We know that Ferguson is two-thirds black but that its police force is less than 6% black, that its city council is 16% black and its school board is 0% black. This is why scenes from there resemble a community under occupation.

We know that what happened in Ferguson does not contradict what is happening nationally but illustrates it.

We know that three other black men have been killed by police in the US in the last month.

We know that police stopped and frisked New Yorkers more than 4m times in a decade, most of them black and Latino, 90% of them, according to the NYPD’s own figures, innocent of any crime.

We know that black youth do not use drugs at a greater rate than white youth but are far more likely to be incarcerated for drug crimes.

We know that the former New York police commissioner, Ray Kelly, told a state senator that he targeted black and Latino youth “because he wanted to instill fear in them that every time that they left their homes they could be targeted by police”.

We know that the military policing of black communities has been escalating for almost two generations.

“In 1972 there were just a few hundred paramilitary drug raids per year in the US,” writes Michelle Alexander, in the New Jim Crow. “By the early 80’s there were three thousand annual Swat deployments, by 1996 there were thirty thousand, and by 2001 there were forty thousand.”

“You already know enough,” wrote Sven Lindqvist in Exterminate All the Brutes. “So do I. It is not knowledge we lack. What is missing is the courage to understand what we know and draw conclusions.”

The inevitable conclusion is that for all the symbolic ways in which America looks different racially when it comes to matters of substance, it acts the same.

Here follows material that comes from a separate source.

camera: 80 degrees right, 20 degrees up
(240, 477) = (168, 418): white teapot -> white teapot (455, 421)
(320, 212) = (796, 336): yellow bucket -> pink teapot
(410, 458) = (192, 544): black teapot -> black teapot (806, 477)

When Barack Obama was contemplating a a presidential run, his sceptical wife, Michelle, asked him what he thought he could accomplish. “The day I take the oath of office,” he said. “The world will look at us differently. And millions of kids across this country will look at themselves differently. That alone is something.”

Many, donning rose-tinted glasses, declared themselves colour-blind and read racism its rights. “There is an old disease, and that disease is cured,” Bert Rein argued before the US supreme court, last year as he successfully persuaded them to gut the Voting Rights Act. “That problem is solved.”

But while America saw racism differently, it did not, apparently, see black people differently.

The racial inequality in unemployment and income remained the same while disparities in wealth grew. And there was the policing. The reign of terror on the streets. The stopping, frisking, shooting and killing.

Which brings us to back Michael Brown. For he may well have seen himself differently when he watched Barack Obama take the oath or take a walk, that balmy November night of his presidential victory in 2012. He may have believed that he could ascend to the highest office or achieve his potential in whatever field he chose. But the police officer who shot Michael Brown did not assume he might be gunning down the future president of America. And so, like so many before him, he couldn’t even walk the streets.